A Instrução Normativa nº 128/2016, da Agência Nacional de Cinema, regula a acessibilidade vi­sual e auditiva nos segmentos cine­matográficos, assim como a elimi­nação de barreiras que limitem ou impeça a participação social. Mas, apesar de todas as leis, a realidade é bem diferente. Luciane Rangel é surda, professora de Libras na UFR­RJ, mestre em diversidade e inclu­são pela UFF e não tem acesso fa­cilitado ao teatro. “Me sinto excluída dos eventos culturais. Amo me enri­quecer com vários tipos da cultura porém, isto é limitado! Meu desejo é de que tenha libras em todas as escolas e em todos níveis da edu­cação. As crianças ouvintes podem aprender libras o mais cedo possí­vel e assim, crescerem bilingues ou multilingues - português e libras, ou mais língua.” Hoje, apenas os cur­sos de licenciatura das instituições de ensino superior são regulados (Lei 10.463/2002) para ofertar a disciplina de Libras no currículo.
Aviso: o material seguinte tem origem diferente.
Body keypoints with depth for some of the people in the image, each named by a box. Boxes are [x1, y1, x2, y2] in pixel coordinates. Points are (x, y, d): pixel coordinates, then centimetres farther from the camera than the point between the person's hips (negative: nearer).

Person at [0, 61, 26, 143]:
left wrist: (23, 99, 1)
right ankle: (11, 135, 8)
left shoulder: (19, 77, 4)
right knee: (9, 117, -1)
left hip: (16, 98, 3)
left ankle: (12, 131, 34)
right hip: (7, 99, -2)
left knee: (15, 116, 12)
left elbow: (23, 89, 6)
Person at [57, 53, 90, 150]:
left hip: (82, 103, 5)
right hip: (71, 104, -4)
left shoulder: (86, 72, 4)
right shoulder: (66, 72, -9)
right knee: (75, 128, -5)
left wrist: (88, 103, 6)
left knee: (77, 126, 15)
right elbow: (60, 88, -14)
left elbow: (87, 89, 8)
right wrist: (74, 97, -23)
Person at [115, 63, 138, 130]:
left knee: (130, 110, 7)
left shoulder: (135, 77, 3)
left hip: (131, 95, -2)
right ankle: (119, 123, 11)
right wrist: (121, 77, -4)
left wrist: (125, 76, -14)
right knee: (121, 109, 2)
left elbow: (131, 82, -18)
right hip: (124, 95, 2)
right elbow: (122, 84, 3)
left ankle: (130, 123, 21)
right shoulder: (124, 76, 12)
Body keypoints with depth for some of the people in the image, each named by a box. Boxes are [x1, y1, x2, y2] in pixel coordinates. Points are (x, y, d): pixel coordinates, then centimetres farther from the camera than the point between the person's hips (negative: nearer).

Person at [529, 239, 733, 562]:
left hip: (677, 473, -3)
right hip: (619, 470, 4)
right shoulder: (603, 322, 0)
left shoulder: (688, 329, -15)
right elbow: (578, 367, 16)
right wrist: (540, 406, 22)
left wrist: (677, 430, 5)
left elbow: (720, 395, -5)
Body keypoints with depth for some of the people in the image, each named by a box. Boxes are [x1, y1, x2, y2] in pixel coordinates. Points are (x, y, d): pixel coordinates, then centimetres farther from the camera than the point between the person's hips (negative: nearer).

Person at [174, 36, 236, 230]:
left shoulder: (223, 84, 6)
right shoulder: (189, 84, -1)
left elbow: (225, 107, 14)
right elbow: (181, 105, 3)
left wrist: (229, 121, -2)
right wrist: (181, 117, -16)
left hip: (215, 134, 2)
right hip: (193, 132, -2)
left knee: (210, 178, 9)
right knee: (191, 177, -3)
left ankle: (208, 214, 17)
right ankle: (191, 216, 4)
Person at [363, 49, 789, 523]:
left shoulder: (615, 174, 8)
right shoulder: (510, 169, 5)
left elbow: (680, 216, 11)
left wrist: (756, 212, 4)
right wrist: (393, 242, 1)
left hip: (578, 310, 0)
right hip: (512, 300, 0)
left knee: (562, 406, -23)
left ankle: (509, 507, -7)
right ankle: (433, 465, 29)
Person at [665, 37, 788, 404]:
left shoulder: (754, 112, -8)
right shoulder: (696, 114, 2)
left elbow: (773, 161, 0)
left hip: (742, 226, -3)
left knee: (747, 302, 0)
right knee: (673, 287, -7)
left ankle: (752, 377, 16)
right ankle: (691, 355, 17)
Lucilia Machado, Mestre em Diversidade e Inclusão pelo Curso de Mestrado Profissional em Diver­sidade e Inclusão/UFF e Coordena­dora do Sensibiliza UFF, divisão de acessibilidade e inclusão, criada em 2009, é tetraplégica há 18 anos e en­frenta desafios relativos ao ingresso e permanência dos alunos com de­ficiência. “Não conseguimos fazer metade do que é proposto por falta de mão de obra, dinheiro e falta de uma política institucional da própria universidade, que precisa efetivar a implementação da inclusão”. Lu­cília é formada em Jornalismo pela UFF e trabalhava na instituição an­tes mesmo de se tornar deficiente. Após o acidente de carro que sofreu há 18 anos, a coordenadora fez diversas mudanças até encontrar um local acessível, quando percebeu a necessidade de lutar pela inclu­são. “Muitos não se comunicam por medo de sofrer preconceito e nós precisamos dessa informação para correr atrás de políticas de acessi­bilidade”. Para atender o Art.42 do Estatuto do Portador de Deficiên­cia, que exige os meios e recursos necessários para atendimento es­pecializado a alunos com deficiência no ensino superior, todos os ingres­santes encontram um formulário no IdUFF onde podem relatar suas ne­cessidades. No ano passado, a UFF recebeu 30 alunos com deficiência, disponibilizou 30 bolsas no progra­ma Bolsa-deficiência e três vagas adaptadas no alojamento.
Andrea Farias, graduada em pe­dagogia pela UFF, tem nanismo e contou com a ajuda do Sensibiliza para permanecer na Universidade. “Por eu ter deficiência física e bai­xa estatura, coisas simples do co­tidiano se tornavam mais dificultosas, como, por exemplo, sentar-se na carteira escolar e ir ao toalete”. No site do Sensibiliza, a estudante realça que a Universidade precisa se adaptar e continuar atenta à al­gumas melhorias, como minimizar burocracias no momento de aquisi­ção de equipamentos que ofereçam suporte às pessoas com deficiência.
Apesar de todos os avanços, muito ainda precisa ser feito. Com a aprovação de cotas para pessoas com deficiência (Lei 13.409/2016) no ENEM 2018, aumenta o ingres­so e também a preocupação com a acessibilidade. As instituições não estão totalmente preparadas para garantir um acesso diário de quali­dade, seja por falta de preparação dos professores ou pelo déficit na estrutura. Muitos projetos existem somente no papel e precisam que seus métodos sejam implementa­dos. “É preciso mais do que nunca que a universidade assuma a inclu­são como uma diretriz básica”, diz Lucília.